Shall We Dance?

Shall We ダンス?
 •  , ,  •   • Dir.

Reviewed by   |  May 22, 2015

Nearly a decade before ‘Strictly Come Dancing’ and its numerous international versions made ballroom dancing an ‘acceptable’ form of entertainment for the under 60s, Masayuki Suo used the art as the centrepiece for his grand masterpiece ‘Shall We Dance?’. Lauded by critics on its release and with box-office figures to match, the film was – inevitably – remade by Hollywood. I may be putting whatever reputation as a reviewer I have on the line by saying it, but the Richard Gere/Jennifer Lopez ‘Shall We Dance?’ was really rather sweet and may be as near to Asian sentiments as Hollywood blockbusters ever get. Nevertheless, Masayuki Suo’s original is something very special indeed and perhaps impossible to perfectly reconstruct in a remake; we therefore look at that 1996 classic in a little bit more detail.

The story starts with a Reginald Perrin-style montage of lead character Sugiyama’s uninspiring day-to-day routine. He has a doting wife and a loving daughter, but the sheer monotony of the daily grind is slowly destroying him inside. On the evening train home, the haggard office worker spota a beautiful, yet equally pained face peering out of the window of an apartment block and resolves to find out who she is. On discovering that she is the teacher at a Tokyo dance studio, Sugiyama plucks up the bravery to join the beginners’ class and meets a quirky mixture of amateurs, each with their own reason for attending. Sugiyama gradually finds the pull of the waltz to be addictive and slowly progresses to being a reasonably competent dancer. He also notices that a spirited samba dancer – complete with awkward wig and false tan – is actually the bullied worker Aoki who works in his department at work. Aoki helps his new friend to expand his horizons and takes him to amateur dances at the weekend.

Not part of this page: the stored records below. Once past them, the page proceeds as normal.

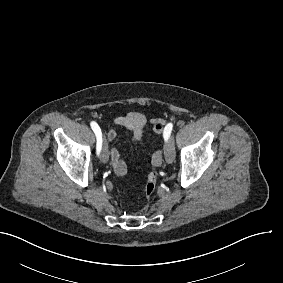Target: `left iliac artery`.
Instances as JSON below:
<instances>
[{"label": "left iliac artery", "instance_id": "left-iliac-artery-1", "mask_svg": "<svg viewBox=\"0 0 283 283\" xmlns=\"http://www.w3.org/2000/svg\"><path fill=\"white\" fill-rule=\"evenodd\" d=\"M172 127H173L172 123L167 124L166 127H165L164 133H163V137H164L165 141H167L168 138L170 137Z\"/></svg>", "mask_w": 283, "mask_h": 283}]
</instances>
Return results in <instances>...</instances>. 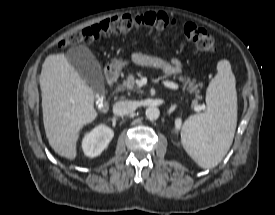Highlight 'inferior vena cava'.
Segmentation results:
<instances>
[{"label":"inferior vena cava","instance_id":"602c4592","mask_svg":"<svg viewBox=\"0 0 275 215\" xmlns=\"http://www.w3.org/2000/svg\"><path fill=\"white\" fill-rule=\"evenodd\" d=\"M135 110L134 103L132 101H119L113 106V113L116 116H125L132 113Z\"/></svg>","mask_w":275,"mask_h":215}]
</instances>
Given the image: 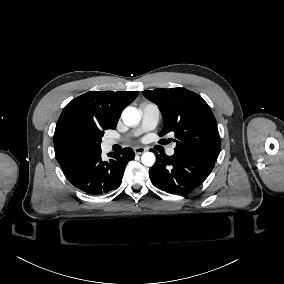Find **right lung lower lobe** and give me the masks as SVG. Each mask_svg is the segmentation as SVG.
I'll return each instance as SVG.
<instances>
[{"label": "right lung lower lobe", "mask_w": 284, "mask_h": 284, "mask_svg": "<svg viewBox=\"0 0 284 284\" xmlns=\"http://www.w3.org/2000/svg\"><path fill=\"white\" fill-rule=\"evenodd\" d=\"M111 159L104 161L101 151L76 161L63 168L67 179L78 189L90 195H100L116 190L120 184L127 163L134 159L131 148L119 153H109Z\"/></svg>", "instance_id": "1"}]
</instances>
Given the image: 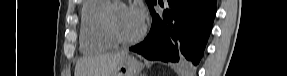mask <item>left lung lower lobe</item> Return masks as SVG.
<instances>
[{"label": "left lung lower lobe", "mask_w": 287, "mask_h": 76, "mask_svg": "<svg viewBox=\"0 0 287 76\" xmlns=\"http://www.w3.org/2000/svg\"><path fill=\"white\" fill-rule=\"evenodd\" d=\"M170 9L159 16L153 6L149 34L129 48L149 60L180 63L193 68L202 58L213 20L216 0H168Z\"/></svg>", "instance_id": "left-lung-lower-lobe-1"}]
</instances>
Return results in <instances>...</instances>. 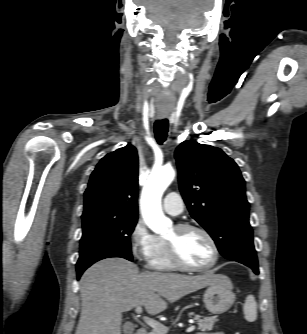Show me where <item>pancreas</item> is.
I'll return each instance as SVG.
<instances>
[{
    "label": "pancreas",
    "instance_id": "1",
    "mask_svg": "<svg viewBox=\"0 0 307 334\" xmlns=\"http://www.w3.org/2000/svg\"><path fill=\"white\" fill-rule=\"evenodd\" d=\"M192 315H194V314L191 313L190 316H192ZM194 319L197 320L198 329L200 331H207V330L210 331V330H212L215 323L218 321V318L216 316L201 318L200 316L196 315L194 317ZM148 334H166V333L152 330ZM198 334H202V333H198Z\"/></svg>",
    "mask_w": 307,
    "mask_h": 334
}]
</instances>
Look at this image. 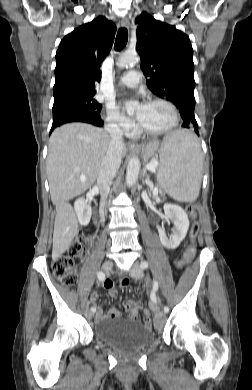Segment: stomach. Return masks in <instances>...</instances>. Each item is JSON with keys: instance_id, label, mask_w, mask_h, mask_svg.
<instances>
[{"instance_id": "1", "label": "stomach", "mask_w": 252, "mask_h": 390, "mask_svg": "<svg viewBox=\"0 0 252 390\" xmlns=\"http://www.w3.org/2000/svg\"><path fill=\"white\" fill-rule=\"evenodd\" d=\"M157 149H158L157 142H152V143L147 144L146 146H142L141 153H142L143 159L145 161H148L149 159H151L153 157V155L155 154V152L157 151ZM160 151H161V149H160Z\"/></svg>"}]
</instances>
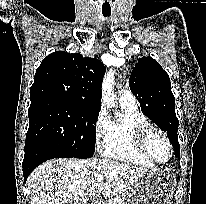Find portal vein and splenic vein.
I'll return each instance as SVG.
<instances>
[{"instance_id":"portal-vein-and-splenic-vein-1","label":"portal vein and splenic vein","mask_w":206,"mask_h":204,"mask_svg":"<svg viewBox=\"0 0 206 204\" xmlns=\"http://www.w3.org/2000/svg\"><path fill=\"white\" fill-rule=\"evenodd\" d=\"M95 179H96L97 182H101L103 180V176L99 175Z\"/></svg>"}]
</instances>
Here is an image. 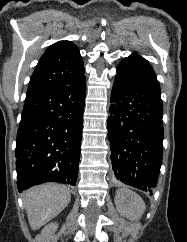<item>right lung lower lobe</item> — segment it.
Returning <instances> with one entry per match:
<instances>
[{
	"instance_id": "right-lung-lower-lobe-1",
	"label": "right lung lower lobe",
	"mask_w": 187,
	"mask_h": 242,
	"mask_svg": "<svg viewBox=\"0 0 187 242\" xmlns=\"http://www.w3.org/2000/svg\"><path fill=\"white\" fill-rule=\"evenodd\" d=\"M86 77L26 95L16 141L19 192L45 182L75 186L78 175Z\"/></svg>"
}]
</instances>
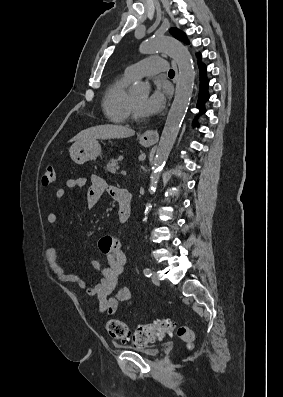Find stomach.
Listing matches in <instances>:
<instances>
[{
  "mask_svg": "<svg viewBox=\"0 0 283 397\" xmlns=\"http://www.w3.org/2000/svg\"><path fill=\"white\" fill-rule=\"evenodd\" d=\"M140 144L144 147L152 143L140 138ZM70 157L76 164H84L87 161L95 160L101 154V146L96 139L84 142H75L70 150Z\"/></svg>",
  "mask_w": 283,
  "mask_h": 397,
  "instance_id": "0dacf381",
  "label": "stomach"
}]
</instances>
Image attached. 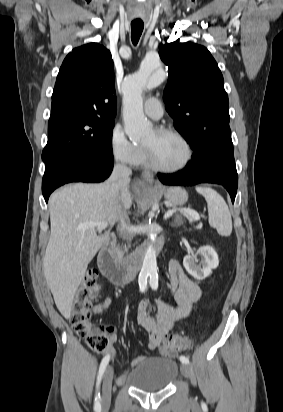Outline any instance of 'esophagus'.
I'll return each instance as SVG.
<instances>
[{
    "label": "esophagus",
    "instance_id": "1",
    "mask_svg": "<svg viewBox=\"0 0 283 412\" xmlns=\"http://www.w3.org/2000/svg\"><path fill=\"white\" fill-rule=\"evenodd\" d=\"M143 177L148 183L153 184L154 179L150 173H144Z\"/></svg>",
    "mask_w": 283,
    "mask_h": 412
}]
</instances>
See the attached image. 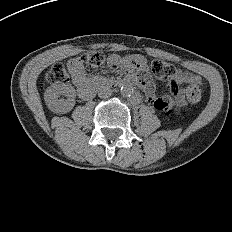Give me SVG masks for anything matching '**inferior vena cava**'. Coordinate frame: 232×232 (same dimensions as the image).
Segmentation results:
<instances>
[{"label":"inferior vena cava","instance_id":"1","mask_svg":"<svg viewBox=\"0 0 232 232\" xmlns=\"http://www.w3.org/2000/svg\"><path fill=\"white\" fill-rule=\"evenodd\" d=\"M112 95V90L107 86H101L98 89V96L100 98H108Z\"/></svg>","mask_w":232,"mask_h":232}]
</instances>
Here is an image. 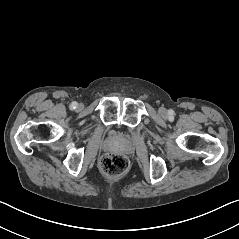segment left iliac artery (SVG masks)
<instances>
[{"label":"left iliac artery","mask_w":239,"mask_h":239,"mask_svg":"<svg viewBox=\"0 0 239 239\" xmlns=\"http://www.w3.org/2000/svg\"><path fill=\"white\" fill-rule=\"evenodd\" d=\"M169 114L172 115V114H173V111H169Z\"/></svg>","instance_id":"44dca946"}]
</instances>
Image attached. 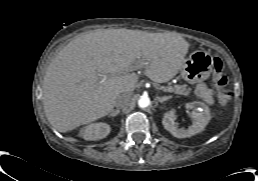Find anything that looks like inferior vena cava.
I'll return each instance as SVG.
<instances>
[{"instance_id": "1", "label": "inferior vena cava", "mask_w": 258, "mask_h": 181, "mask_svg": "<svg viewBox=\"0 0 258 181\" xmlns=\"http://www.w3.org/2000/svg\"><path fill=\"white\" fill-rule=\"evenodd\" d=\"M132 95L130 93H123L120 94L115 101V107H117L118 109H122L124 107H126L129 102L131 101Z\"/></svg>"}]
</instances>
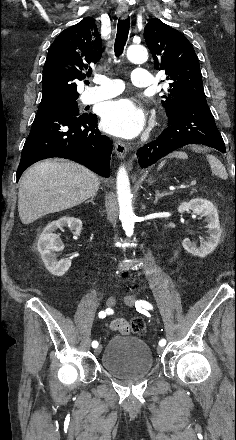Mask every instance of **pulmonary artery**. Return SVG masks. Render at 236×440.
I'll return each instance as SVG.
<instances>
[{
  "label": "pulmonary artery",
  "instance_id": "1",
  "mask_svg": "<svg viewBox=\"0 0 236 440\" xmlns=\"http://www.w3.org/2000/svg\"><path fill=\"white\" fill-rule=\"evenodd\" d=\"M131 79L135 87L148 88L152 85L153 77L150 72L142 67H136L132 71ZM124 89L121 80L101 77L99 85L95 88L88 89L83 94V102L86 104L95 103L106 100L120 94Z\"/></svg>",
  "mask_w": 236,
  "mask_h": 440
}]
</instances>
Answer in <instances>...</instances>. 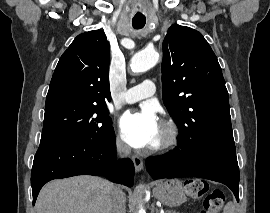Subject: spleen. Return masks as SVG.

Sugiyama’s secret dance lessons are arousing the suspicions of his spouse who smells the perfume on his shirts and notices his continued absence from the family’s evening meal and comes to a worrying conclusion. Keen to find about what she thinks is her husband’s infidelity, she hires a private detective to uncover the truth and meanwhile tries to decipher his odd behaviour. The truth about Sugiyama’s nocturnal activities surprises everyone though and the deeper reasons for his discontent gradually comes to the surface.

‘Shall We Dance?’ opens with a strangely haunting ten minutes of Sugiyama’s ennui and deep depression over what could be interpreted as his mid-life crisis. Yet, unlike the usual Western dissection of this subject matter, where the protagonist is almost destined to seek solace in the arms of someone younger, as if we should view this as an ordinary symptom of reaching middle-age, Masayuki Suo provides us with one of the most uplifting experiences committed to celluloid. There is pathos and humour flawlessly blended together in ‘Shall We Dance?’ and even moments of quiet introspection that turn familiar characters into three-dimensional figures.

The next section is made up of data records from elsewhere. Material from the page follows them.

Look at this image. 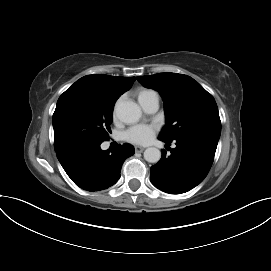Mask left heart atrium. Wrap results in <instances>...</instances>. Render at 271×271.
I'll return each instance as SVG.
<instances>
[{
	"instance_id": "39dd6f15",
	"label": "left heart atrium",
	"mask_w": 271,
	"mask_h": 271,
	"mask_svg": "<svg viewBox=\"0 0 271 271\" xmlns=\"http://www.w3.org/2000/svg\"><path fill=\"white\" fill-rule=\"evenodd\" d=\"M155 135V129L149 125H135L130 127L126 133L125 138L127 141L135 144H148Z\"/></svg>"
}]
</instances>
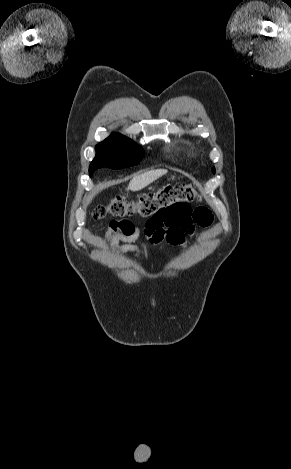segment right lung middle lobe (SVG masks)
Listing matches in <instances>:
<instances>
[{
	"instance_id": "dd1d6c3e",
	"label": "right lung middle lobe",
	"mask_w": 291,
	"mask_h": 469,
	"mask_svg": "<svg viewBox=\"0 0 291 469\" xmlns=\"http://www.w3.org/2000/svg\"><path fill=\"white\" fill-rule=\"evenodd\" d=\"M95 149L96 156L89 167L90 177L97 168H125L138 164L143 157V151L137 144L117 133L96 145Z\"/></svg>"
}]
</instances>
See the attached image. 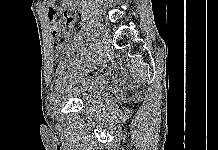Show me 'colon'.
I'll return each mask as SVG.
<instances>
[{"mask_svg":"<svg viewBox=\"0 0 218 150\" xmlns=\"http://www.w3.org/2000/svg\"><path fill=\"white\" fill-rule=\"evenodd\" d=\"M71 30H60L53 35L56 45H63L69 38Z\"/></svg>","mask_w":218,"mask_h":150,"instance_id":"1","label":"colon"}]
</instances>
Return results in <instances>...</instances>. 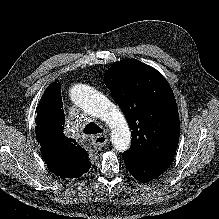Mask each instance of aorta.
<instances>
[{
  "label": "aorta",
  "mask_w": 219,
  "mask_h": 219,
  "mask_svg": "<svg viewBox=\"0 0 219 219\" xmlns=\"http://www.w3.org/2000/svg\"><path fill=\"white\" fill-rule=\"evenodd\" d=\"M71 100L81 109L103 121L111 130L114 147L123 152L131 143L128 123L120 109L95 88L76 84L70 89Z\"/></svg>",
  "instance_id": "762f6f07"
}]
</instances>
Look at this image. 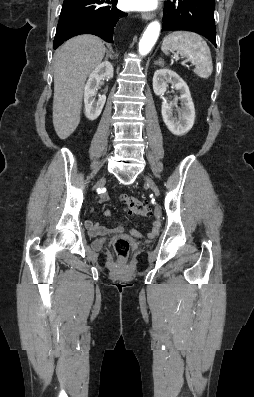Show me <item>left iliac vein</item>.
I'll list each match as a JSON object with an SVG mask.
<instances>
[{"mask_svg":"<svg viewBox=\"0 0 254 397\" xmlns=\"http://www.w3.org/2000/svg\"><path fill=\"white\" fill-rule=\"evenodd\" d=\"M145 181H146L147 185L153 190V192L155 194L159 193V190H158L156 184L154 183V181L150 177H148V176L145 177Z\"/></svg>","mask_w":254,"mask_h":397,"instance_id":"1","label":"left iliac vein"}]
</instances>
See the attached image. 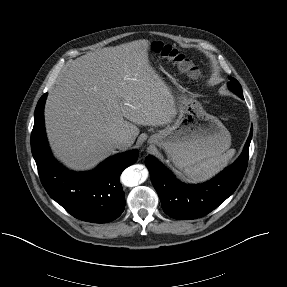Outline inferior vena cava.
I'll list each match as a JSON object with an SVG mask.
<instances>
[{"label": "inferior vena cava", "mask_w": 287, "mask_h": 287, "mask_svg": "<svg viewBox=\"0 0 287 287\" xmlns=\"http://www.w3.org/2000/svg\"><path fill=\"white\" fill-rule=\"evenodd\" d=\"M111 143H112L114 148L121 149V148L127 146L129 141H128V138L126 136L120 135V136L115 137Z\"/></svg>", "instance_id": "obj_1"}]
</instances>
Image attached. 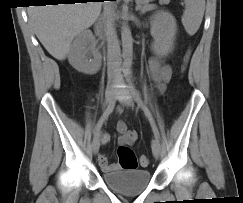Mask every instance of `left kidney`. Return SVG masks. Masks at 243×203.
<instances>
[{
  "label": "left kidney",
  "mask_w": 243,
  "mask_h": 203,
  "mask_svg": "<svg viewBox=\"0 0 243 203\" xmlns=\"http://www.w3.org/2000/svg\"><path fill=\"white\" fill-rule=\"evenodd\" d=\"M177 25L174 17L162 12L151 24V35L154 39L151 48L158 56H166L174 49Z\"/></svg>",
  "instance_id": "5707ae66"
}]
</instances>
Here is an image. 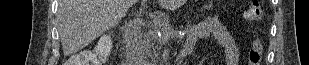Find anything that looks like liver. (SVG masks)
I'll use <instances>...</instances> for the list:
<instances>
[{
	"label": "liver",
	"instance_id": "1",
	"mask_svg": "<svg viewBox=\"0 0 309 65\" xmlns=\"http://www.w3.org/2000/svg\"><path fill=\"white\" fill-rule=\"evenodd\" d=\"M136 0H59L58 32L65 55L74 54L118 24ZM176 9L186 0H156Z\"/></svg>",
	"mask_w": 309,
	"mask_h": 65
}]
</instances>
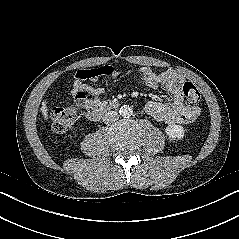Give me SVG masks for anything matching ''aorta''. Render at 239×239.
Segmentation results:
<instances>
[{"label": "aorta", "mask_w": 239, "mask_h": 239, "mask_svg": "<svg viewBox=\"0 0 239 239\" xmlns=\"http://www.w3.org/2000/svg\"><path fill=\"white\" fill-rule=\"evenodd\" d=\"M119 114L124 118L132 116L133 114L132 107L129 105H123L119 110Z\"/></svg>", "instance_id": "1"}]
</instances>
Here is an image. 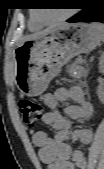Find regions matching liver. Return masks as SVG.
I'll use <instances>...</instances> for the list:
<instances>
[{
    "mask_svg": "<svg viewBox=\"0 0 104 169\" xmlns=\"http://www.w3.org/2000/svg\"><path fill=\"white\" fill-rule=\"evenodd\" d=\"M48 30H49V29H46V30H44V31H42V32H40V33L33 34V35L27 37L26 39H30V38L36 37V36H38V35H40V34L46 32V31H48Z\"/></svg>",
    "mask_w": 104,
    "mask_h": 169,
    "instance_id": "6515ba94",
    "label": "liver"
}]
</instances>
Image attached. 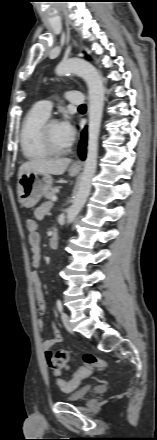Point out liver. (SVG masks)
<instances>
[{
    "label": "liver",
    "mask_w": 157,
    "mask_h": 440,
    "mask_svg": "<svg viewBox=\"0 0 157 440\" xmlns=\"http://www.w3.org/2000/svg\"><path fill=\"white\" fill-rule=\"evenodd\" d=\"M70 163L71 159L69 158L33 159L20 166L18 178L31 172L62 175Z\"/></svg>",
    "instance_id": "obj_1"
}]
</instances>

These aforementioned characters add the necessary layers of interest, all their quirks and imperfections becoming more than just a little endearing by the end. The bolshy firebrand Toyoko has, as is expected, a soft centre, but the way her development is handled shows how accomplished the man behind the lens is. Even larger-than-life protagonists like the delightful Aoki (played by the fabulous Naoto Takenaka) have the vital humanity that gives ‘Shall We Dance?’ an earnest emotional punch. This helps the inevitable redemptive scenes near the end of the film – where each person uses the burgeoning prowess attained from dancing to confront the other issues they have to face – to gain real poignancy.

Masayuki Suo has constructed an often hilarious comedy mixed with a tender kernel that proves to be irresistible. The underdog or the underappreciated everyman may not be impossible heroes in the world of cinema – Asia is often adept at championing them – but when their stories are told with such care, it is impossible not to applaud the excellence we’re left with.